Monmouth was now in despair. With the death of his father, his last chance of being received at the English Court was gone. He had fallen into the hands of conspirators who were urging him to invade England. His own opinions were all against this; and he wished to take the advice of Fletcher, which, whether sound or not, was certain to be disinterested. So Fletcher went to Amsterdam; and what happened shows that Monmouth had acted wisely in sending for him.
A long list could be compiled of the exiles who were now assembled at Amsterdam.

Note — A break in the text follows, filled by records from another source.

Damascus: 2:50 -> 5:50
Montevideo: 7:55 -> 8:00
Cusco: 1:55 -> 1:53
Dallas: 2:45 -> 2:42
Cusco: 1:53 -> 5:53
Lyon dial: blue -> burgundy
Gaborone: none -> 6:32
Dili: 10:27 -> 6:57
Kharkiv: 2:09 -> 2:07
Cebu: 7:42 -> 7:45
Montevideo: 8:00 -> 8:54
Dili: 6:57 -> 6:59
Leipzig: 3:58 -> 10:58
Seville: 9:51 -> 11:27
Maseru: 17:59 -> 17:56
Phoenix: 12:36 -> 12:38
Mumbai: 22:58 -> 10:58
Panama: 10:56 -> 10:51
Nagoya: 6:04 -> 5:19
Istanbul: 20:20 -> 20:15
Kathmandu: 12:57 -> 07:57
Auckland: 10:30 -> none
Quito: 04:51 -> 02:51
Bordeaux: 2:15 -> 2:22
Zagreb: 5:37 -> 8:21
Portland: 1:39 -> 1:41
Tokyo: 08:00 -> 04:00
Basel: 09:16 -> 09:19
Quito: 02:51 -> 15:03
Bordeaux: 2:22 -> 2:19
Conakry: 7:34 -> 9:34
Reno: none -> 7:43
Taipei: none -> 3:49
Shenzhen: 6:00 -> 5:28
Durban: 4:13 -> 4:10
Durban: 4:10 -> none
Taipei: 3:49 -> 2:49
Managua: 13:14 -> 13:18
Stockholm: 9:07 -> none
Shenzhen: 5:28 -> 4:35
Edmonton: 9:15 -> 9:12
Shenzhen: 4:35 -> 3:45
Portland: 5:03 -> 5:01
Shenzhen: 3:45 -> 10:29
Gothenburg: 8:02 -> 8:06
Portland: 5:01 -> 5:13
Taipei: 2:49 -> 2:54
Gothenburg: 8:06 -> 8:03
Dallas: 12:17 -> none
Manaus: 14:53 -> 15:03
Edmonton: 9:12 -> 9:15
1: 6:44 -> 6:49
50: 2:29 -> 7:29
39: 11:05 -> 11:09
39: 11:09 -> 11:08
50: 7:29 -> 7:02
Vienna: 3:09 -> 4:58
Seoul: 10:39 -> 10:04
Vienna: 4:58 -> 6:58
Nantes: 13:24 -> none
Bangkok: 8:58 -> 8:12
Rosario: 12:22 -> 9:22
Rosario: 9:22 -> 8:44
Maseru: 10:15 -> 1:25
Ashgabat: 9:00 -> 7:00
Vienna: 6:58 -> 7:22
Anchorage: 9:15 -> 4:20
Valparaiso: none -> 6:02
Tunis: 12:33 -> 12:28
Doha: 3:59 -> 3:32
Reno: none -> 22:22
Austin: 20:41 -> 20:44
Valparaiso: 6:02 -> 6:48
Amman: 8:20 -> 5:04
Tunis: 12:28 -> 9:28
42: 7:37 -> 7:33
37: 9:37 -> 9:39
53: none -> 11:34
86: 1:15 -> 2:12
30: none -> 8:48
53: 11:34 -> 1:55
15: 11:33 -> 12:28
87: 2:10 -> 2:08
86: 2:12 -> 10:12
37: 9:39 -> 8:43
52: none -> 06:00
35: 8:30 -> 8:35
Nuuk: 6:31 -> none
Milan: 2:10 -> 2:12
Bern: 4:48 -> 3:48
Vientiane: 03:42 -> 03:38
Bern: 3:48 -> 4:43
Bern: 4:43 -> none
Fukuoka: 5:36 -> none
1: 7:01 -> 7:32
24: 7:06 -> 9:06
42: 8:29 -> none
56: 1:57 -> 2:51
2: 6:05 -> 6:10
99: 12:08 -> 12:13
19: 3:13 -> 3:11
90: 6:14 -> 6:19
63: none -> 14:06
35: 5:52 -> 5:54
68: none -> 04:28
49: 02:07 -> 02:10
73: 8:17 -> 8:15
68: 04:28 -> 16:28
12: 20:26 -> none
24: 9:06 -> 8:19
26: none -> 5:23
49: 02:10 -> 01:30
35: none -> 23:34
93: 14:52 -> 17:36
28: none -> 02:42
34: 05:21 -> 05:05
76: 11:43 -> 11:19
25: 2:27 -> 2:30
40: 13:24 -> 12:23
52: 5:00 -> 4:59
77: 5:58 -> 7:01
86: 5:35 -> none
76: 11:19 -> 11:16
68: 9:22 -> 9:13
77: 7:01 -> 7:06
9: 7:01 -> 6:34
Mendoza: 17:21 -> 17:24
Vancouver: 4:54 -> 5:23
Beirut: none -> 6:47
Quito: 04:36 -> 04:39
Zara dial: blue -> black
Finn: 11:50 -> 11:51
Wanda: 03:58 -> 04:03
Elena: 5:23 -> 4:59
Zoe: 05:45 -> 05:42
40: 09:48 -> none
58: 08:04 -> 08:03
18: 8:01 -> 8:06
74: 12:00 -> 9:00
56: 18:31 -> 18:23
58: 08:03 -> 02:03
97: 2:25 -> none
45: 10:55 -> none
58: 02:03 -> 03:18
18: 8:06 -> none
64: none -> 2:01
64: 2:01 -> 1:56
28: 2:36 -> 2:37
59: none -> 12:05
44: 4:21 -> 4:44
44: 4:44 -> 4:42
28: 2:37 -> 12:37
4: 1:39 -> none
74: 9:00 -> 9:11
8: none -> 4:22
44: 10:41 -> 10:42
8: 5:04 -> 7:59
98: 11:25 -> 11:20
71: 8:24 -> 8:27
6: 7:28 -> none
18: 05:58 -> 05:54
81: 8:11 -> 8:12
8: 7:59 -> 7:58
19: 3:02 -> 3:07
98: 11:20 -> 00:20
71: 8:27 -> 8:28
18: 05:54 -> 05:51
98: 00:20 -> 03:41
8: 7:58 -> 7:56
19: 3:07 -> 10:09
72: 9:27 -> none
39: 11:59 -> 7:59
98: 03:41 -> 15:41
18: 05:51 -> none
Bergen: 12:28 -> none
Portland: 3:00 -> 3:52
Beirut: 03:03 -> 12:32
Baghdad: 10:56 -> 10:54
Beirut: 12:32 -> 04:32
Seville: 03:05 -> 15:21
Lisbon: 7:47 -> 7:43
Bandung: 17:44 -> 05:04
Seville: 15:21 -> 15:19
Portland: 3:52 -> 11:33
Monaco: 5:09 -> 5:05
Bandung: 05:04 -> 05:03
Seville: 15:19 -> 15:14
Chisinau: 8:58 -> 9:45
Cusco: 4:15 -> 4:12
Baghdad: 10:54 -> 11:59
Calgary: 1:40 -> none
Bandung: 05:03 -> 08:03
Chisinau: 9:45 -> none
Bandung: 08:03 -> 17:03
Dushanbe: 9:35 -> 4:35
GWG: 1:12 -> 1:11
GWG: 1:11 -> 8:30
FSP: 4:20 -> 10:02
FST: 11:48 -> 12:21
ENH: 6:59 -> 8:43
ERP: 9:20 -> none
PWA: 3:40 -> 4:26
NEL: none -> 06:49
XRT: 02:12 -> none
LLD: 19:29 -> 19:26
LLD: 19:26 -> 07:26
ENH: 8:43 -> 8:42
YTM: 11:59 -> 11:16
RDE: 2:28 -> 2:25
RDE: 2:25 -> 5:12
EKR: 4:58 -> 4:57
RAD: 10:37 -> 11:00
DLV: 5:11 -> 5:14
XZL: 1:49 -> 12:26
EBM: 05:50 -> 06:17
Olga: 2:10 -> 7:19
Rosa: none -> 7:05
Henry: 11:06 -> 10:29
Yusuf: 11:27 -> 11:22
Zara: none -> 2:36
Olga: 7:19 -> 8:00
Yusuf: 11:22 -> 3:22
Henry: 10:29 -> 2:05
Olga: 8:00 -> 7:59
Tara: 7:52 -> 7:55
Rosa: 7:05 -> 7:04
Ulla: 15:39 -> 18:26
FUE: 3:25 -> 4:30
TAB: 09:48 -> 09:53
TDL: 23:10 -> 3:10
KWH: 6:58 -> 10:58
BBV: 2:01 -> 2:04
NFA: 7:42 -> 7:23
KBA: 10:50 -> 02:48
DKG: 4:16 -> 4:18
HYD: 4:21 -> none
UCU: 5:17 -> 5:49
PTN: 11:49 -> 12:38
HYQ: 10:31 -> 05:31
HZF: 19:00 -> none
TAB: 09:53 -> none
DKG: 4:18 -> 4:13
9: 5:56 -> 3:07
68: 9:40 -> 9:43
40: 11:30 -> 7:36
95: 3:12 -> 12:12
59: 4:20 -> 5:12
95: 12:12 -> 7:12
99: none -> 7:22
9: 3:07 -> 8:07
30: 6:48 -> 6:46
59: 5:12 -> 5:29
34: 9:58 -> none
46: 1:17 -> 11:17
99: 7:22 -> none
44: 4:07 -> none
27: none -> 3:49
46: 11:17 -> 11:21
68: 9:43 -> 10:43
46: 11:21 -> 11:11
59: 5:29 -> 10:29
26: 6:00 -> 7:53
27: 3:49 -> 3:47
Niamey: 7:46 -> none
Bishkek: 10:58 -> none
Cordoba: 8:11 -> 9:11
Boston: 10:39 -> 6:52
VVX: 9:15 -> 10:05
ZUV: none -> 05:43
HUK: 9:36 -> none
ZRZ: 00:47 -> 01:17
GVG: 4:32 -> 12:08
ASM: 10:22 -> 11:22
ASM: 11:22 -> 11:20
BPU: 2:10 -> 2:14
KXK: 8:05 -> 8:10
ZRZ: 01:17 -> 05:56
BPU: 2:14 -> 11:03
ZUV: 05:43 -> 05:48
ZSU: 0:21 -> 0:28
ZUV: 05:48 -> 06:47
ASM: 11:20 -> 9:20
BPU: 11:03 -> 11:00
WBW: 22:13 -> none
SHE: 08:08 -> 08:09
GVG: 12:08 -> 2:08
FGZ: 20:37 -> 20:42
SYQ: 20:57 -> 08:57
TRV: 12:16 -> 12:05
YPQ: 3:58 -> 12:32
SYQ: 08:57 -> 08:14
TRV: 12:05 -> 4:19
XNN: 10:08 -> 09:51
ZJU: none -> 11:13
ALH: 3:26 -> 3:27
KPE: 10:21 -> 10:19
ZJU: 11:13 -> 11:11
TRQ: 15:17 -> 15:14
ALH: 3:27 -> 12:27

Argyll, Lord Grey of Wark, and Ferguson the Plotter, were the most active and persistent of the conspirators who surrounded Monmouth; but a great part in these fateful deliberations was taken by Ayloffe and Rumbold, whose names are so well known in connection with the Rye-House Plot, by Wade, and by Captain Matthews. Dare, known as ‘Old Dare,’ to distinguish him from his son, must be specially remembered, as his name will presently occur in connection with the most painful event in Fletcher’s life. He had been a goldsmith of Taunton before he went into exile. He was a man of rough manners, but very popular in his native place. Having lived abroad for some time, he was now eager for an immediate descent on England, and persisted, more than any one else, in promising to Monmouth a general rising in the west country.
Another of the party was Anthony Buyse, who had served under the Elector of Brandenburgh, and whom readers of fiction may recollect as the ‘Brandenburgher’ with whom Micah Clarke has the bout of ‘handgrips,’ in Mr. Conan Doyle’s famous romance.